**Problem to solve:** Please repeat the lines below exactly. Begin with the line containing "oder beruflichen Zwecken." and go on through the line containing "Für zusätzliche Personen".

**Records provided:**
== Segment start ==
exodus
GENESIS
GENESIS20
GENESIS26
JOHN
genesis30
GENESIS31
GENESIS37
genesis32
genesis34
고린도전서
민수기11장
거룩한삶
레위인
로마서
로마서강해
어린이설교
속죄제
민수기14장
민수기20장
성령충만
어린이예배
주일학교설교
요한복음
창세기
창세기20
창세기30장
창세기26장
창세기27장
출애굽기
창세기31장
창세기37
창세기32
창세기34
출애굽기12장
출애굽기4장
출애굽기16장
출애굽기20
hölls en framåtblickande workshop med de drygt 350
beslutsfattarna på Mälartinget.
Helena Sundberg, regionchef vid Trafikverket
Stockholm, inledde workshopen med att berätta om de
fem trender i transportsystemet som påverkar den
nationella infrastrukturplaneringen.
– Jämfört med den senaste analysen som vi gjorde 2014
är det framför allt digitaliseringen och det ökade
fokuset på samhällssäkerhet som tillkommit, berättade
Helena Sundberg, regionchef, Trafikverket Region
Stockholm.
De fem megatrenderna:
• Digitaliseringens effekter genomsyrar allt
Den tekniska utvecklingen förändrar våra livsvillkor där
== Segment end ==
== Segment start ==
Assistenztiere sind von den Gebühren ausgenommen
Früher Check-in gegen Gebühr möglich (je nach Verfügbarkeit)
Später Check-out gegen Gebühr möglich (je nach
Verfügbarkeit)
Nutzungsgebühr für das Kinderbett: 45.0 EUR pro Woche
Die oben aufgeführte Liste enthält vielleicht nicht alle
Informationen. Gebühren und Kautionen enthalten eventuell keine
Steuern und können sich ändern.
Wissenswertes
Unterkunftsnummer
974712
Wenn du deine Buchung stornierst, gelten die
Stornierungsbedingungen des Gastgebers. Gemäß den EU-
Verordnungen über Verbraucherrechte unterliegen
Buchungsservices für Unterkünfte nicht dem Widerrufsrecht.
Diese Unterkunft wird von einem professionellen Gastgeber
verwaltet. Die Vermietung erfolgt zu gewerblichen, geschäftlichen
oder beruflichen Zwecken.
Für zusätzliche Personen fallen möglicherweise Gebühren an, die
== Segment end ==
**Output for this task:**
oder beruflichen Zwecken.
Für zusätzliche Personen fallen möglicherweise Gebühren an, die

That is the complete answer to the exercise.